What Expenses Can Be Itemized?

​The list of qualifying deductions is fairly extensive, and limitations apply to some of them. Generally, you can claim itemized deductions in the following categories, but some of these are subject to change as well under the pending legislation. And this list is by no means comprehensive. There are a few additional, less utilized itemized deductions.

​​​Medical and dental expenses include the cost of insurance premiums as long as your employer doesn't reimburse you for them, as well as certain qualifying medical and dental care costs. But you can only deduct the portion that exceeds 10 percent of your adjusted gross income as of 2017. 

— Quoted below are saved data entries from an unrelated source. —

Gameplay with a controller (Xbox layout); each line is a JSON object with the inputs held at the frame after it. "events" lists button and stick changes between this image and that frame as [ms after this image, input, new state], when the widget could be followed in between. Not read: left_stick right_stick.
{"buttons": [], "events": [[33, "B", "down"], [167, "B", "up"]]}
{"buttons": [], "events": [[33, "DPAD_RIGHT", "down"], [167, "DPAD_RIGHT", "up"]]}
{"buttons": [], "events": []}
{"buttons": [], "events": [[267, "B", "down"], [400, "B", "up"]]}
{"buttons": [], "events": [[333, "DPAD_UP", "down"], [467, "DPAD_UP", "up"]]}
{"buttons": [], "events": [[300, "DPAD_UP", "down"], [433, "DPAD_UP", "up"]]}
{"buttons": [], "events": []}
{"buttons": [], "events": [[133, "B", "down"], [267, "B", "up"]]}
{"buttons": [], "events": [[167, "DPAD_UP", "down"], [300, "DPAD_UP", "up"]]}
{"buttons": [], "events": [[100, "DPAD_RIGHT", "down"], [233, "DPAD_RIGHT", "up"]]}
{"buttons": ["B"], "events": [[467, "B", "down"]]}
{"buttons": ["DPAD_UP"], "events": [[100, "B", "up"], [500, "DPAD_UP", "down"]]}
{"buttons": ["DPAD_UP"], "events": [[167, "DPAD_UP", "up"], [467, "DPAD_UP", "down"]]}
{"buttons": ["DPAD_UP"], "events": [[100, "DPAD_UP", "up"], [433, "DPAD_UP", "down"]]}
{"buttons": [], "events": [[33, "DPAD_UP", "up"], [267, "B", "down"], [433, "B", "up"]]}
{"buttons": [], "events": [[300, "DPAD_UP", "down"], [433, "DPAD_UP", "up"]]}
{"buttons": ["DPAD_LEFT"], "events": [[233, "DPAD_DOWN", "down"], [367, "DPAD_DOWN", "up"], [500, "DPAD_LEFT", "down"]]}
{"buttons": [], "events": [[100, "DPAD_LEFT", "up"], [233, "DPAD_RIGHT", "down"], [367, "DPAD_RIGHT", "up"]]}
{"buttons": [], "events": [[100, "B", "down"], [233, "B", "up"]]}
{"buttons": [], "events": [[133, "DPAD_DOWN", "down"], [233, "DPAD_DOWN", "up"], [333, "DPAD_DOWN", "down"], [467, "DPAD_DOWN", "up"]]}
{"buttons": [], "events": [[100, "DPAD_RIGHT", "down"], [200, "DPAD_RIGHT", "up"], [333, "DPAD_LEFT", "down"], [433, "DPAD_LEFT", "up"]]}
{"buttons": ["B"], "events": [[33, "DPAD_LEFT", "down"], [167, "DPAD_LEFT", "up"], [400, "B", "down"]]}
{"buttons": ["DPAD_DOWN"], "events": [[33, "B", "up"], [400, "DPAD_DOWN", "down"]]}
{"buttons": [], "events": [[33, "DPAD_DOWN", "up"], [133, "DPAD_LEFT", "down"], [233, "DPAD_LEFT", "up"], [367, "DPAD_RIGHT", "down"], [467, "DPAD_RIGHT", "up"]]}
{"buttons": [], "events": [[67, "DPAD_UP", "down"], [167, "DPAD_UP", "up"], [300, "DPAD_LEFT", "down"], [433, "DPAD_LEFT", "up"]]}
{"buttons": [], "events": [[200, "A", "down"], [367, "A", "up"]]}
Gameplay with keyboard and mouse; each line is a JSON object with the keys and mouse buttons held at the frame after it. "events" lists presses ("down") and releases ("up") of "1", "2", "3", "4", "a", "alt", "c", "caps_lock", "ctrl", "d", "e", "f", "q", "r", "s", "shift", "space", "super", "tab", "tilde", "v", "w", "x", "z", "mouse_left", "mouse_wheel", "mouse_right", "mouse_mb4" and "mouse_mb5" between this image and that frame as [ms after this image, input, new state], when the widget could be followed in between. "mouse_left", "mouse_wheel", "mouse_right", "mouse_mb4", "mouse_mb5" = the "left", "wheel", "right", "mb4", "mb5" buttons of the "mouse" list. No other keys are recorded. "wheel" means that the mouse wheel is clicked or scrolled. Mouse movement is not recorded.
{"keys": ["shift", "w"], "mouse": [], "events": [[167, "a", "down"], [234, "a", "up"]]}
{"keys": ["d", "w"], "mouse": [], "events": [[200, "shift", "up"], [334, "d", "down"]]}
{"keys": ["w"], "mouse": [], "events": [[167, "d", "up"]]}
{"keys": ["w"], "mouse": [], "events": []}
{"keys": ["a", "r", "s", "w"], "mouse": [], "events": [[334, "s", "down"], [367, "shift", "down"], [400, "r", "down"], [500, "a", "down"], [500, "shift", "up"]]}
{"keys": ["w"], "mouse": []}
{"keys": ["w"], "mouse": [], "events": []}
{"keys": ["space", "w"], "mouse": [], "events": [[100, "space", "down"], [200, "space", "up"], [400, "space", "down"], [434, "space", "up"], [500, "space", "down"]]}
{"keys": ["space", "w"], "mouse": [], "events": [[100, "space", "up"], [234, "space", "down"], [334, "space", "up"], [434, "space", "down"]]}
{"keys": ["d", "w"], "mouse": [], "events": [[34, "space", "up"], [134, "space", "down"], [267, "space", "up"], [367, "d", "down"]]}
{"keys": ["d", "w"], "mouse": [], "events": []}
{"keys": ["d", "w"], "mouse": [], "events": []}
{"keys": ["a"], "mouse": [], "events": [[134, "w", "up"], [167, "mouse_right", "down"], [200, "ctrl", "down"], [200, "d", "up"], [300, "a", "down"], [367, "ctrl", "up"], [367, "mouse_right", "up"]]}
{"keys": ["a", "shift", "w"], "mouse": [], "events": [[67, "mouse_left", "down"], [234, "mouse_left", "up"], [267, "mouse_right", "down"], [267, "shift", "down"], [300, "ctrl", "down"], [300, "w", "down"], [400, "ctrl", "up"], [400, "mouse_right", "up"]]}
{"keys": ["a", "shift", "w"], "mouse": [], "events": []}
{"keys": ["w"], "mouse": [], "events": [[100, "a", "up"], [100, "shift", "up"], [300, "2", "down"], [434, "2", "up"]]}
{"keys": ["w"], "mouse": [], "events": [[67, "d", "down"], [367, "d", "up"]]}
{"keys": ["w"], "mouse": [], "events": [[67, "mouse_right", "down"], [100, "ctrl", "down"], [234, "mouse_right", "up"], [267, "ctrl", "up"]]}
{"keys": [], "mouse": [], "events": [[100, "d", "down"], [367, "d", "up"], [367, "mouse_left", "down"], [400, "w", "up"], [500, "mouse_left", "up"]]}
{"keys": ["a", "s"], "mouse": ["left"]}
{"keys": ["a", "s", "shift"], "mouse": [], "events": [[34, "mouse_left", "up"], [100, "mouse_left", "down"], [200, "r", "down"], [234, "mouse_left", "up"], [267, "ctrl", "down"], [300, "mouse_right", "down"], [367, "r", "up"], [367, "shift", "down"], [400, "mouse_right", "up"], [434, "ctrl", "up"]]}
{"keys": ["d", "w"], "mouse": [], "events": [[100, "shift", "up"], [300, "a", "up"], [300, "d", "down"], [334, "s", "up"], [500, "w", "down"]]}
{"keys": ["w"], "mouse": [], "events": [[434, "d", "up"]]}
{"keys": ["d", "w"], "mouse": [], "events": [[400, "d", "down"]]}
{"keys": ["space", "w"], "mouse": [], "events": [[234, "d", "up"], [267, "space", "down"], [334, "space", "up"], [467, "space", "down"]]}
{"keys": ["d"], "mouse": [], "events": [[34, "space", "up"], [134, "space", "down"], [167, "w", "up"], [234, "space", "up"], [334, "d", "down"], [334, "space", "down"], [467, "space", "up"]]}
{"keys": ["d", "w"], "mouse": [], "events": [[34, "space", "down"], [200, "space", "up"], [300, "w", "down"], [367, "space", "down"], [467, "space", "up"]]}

This means that if your AGI is $55,000 and you had $7,500 in qualifying medical expenses, your deduction would be limited to $2,000: the amount that exceeds $5,500 or 10 percent of your AGI. The Senate's version of the Tax Cuts and Jobs Act would decrease this limit to 7.5 percent, but only for two years. 

Other Limitations on Itemized Deductions

Itemized deductions are also limited when a taxpayer's AGI exceeds certain limits based on his filing status. These limits are sometimes called Pease limitations because Representative Donald Pease first authored the legislation that provides for them back in 1990.

For 2017, Itemized Deductions Start to Phase Out When AGI Reaches
Filing StatusAdjusted Gross Income Threshold
Married filing jointly and qualifying widow(er)$313,800
Married filing separately$156,900
Head of household$287,650

The total amount of the itemized deductions you can claim is reduced if your AGI exceeds the limit for your filing status. The reduction is either 3 percent of the amount by which your AGI exceeds the threshold or 80 percent of your total itemized deductions, whichever is less. You don't have to include deductions claimed for medical expenses, investment interest, casualty or theft losses, or gambling losses when you're calculating 80 percent of the total—at least as of 2017. This may change somewhat with the new tax legislation as well. 

You can calculate the limitation on itemized deductions by using the "Itemized Deductions Worksheet – Line 29" found on page A-13 of the Instructions for Schedule A.

Tax laws change periodically and the above information may not reflect the most recent changes. Please consult with a tax professional for the most up-to-date advice. The information contained in this article is not intended as tax advice and it is not a substitute for tax advice.